|Using no diving equipment, Hannah holds her breath as she moves with the tiger sharks 50ft below the surface, with no guarantee they will not attack her at any moment|
Armed with absolutely nothing, not even diving equipment, this model dived 50ft into the Atlantic Ocean to swim with a shoal of the most dangerous sharks in the world.
Hannah Fraser risked her life as she dances with tiger sharks off the coast of the Bahamas in a bid to show the animals’ true nature.
However, the 38-year-old had to keep in constant motion in order to stop the 16ft long sharks from eating her alive.
Hannah, who was born in England but now lives in LA, said goodbye to her family in case she did not return from the ultimate dangerous feat.
The model undertook the dangerous swim without a mask and fins, to oppose the culling of tiger sharks, which are a threatened species due to finning and fishing by humans.

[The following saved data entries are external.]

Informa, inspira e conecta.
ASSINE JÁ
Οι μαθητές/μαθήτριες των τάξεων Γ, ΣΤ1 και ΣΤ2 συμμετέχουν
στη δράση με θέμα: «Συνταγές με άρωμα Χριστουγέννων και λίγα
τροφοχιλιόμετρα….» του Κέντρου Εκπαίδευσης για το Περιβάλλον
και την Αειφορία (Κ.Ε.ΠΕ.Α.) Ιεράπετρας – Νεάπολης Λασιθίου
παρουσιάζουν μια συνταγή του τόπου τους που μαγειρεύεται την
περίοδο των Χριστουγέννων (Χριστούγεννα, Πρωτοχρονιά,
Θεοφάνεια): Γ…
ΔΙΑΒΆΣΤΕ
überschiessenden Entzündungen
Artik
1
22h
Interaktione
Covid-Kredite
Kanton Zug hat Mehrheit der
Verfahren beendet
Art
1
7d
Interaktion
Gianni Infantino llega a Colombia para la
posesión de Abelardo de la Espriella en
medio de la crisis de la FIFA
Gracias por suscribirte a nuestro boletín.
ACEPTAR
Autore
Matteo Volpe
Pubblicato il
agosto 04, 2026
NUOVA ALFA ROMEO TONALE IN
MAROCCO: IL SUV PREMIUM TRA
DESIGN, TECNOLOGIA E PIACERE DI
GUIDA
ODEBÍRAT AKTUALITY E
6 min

Amazing footage, shot by Emmy award-winning cinematographer Shawn Heinrichs, shows Hannah dancing on the bottom of the seabed with the sharks swimming around her.
The whole process took five days to shoot and is part of an upcoming documentary called Tears Of A Mermaid, and the short video so far released was edited while the team were all still aboard the boat.
'All of the groundbreaking short films and amazing photographs Shawn and I have created have been aimed at inspiring change and creating direct action for ocean conservation,' Hannah revealed.
|Despite the obvious danger, Hannah dared to swim close to the animals and even touched them and played with them during the dive|
She underwent vigorous physical and emotional training to prepare herself for the event, and at any given time there were 10-12 cameras filming her interactions with the sharks.
She said: ‘I was feeling very anxious the first time I got in the water with the tiger sharks.
‘The most important aspect was knowing how their minds worked, finding out what triggered them to use their mouths and teeth to inspect or react to situations and how to avoid doing any of those actions or movements.
‘We avoided wearing anything light coloured because that may catch their eye and look like a little fish, causing them to bite by accident.
‘I learned how to touch them in the right way to allow a connection that they felt comfortable with, and amazingly enough, I found out that they actually love being tickled on the nose.’
Photographer Shawn said: ‘What made this shoot entirely unique was that Hannah was devoid of any scuba or free-dive gear, dressed only in a tiny costume and airbrush body paint to create the perfect artistic vision.
‘Without mask, fins or any sort of protective gear, she had to rely solely on her skills, training and experience, along with the diligent support of her expert team, to ensure the shoot went off without a hitch.
‘There was no room for error, as one mistake could have resulted in severe injury or worse.
‘Despite the risks, the team was resolute in their mission to create the most groundbreaking imagery to oppose not only the Australia shark cull, but also the global slaughter of sharks.’
Hannah added: ‘Many people have asked me why I would put my life on the line to do this, especially for dangerous predatory sharks.
‘I feel that all animals play an essential role in keeping our ocean ecosystems in balance.
'We humans have a history of annihilating anything we see as a competition, so much so that we are now threatening our very existence on this planet.
‘I advocate for greater understanding and awareness for all sea creatures, and hope to inspire people to see that sharks, despite being one of the world's most effective predators, are also intelligent, and magnificent animals worthy of protection.
‘We are currently killing over 100million sharks per year, whereas there are only five reported human fatalities by sharks per year worldwide.
'Who are the real dangerous predators in this equation?’
Tiger sharks can grow up to 16ft long and are found in tropical waters. They are nocturnal hunters and eat fish, seals, bird and turtles.
'They are captured and killed for their fins, flash and liver
Over 100 million sharks are killed by humans every year. There are around 15 shark fatalities to humans globally around the world each year.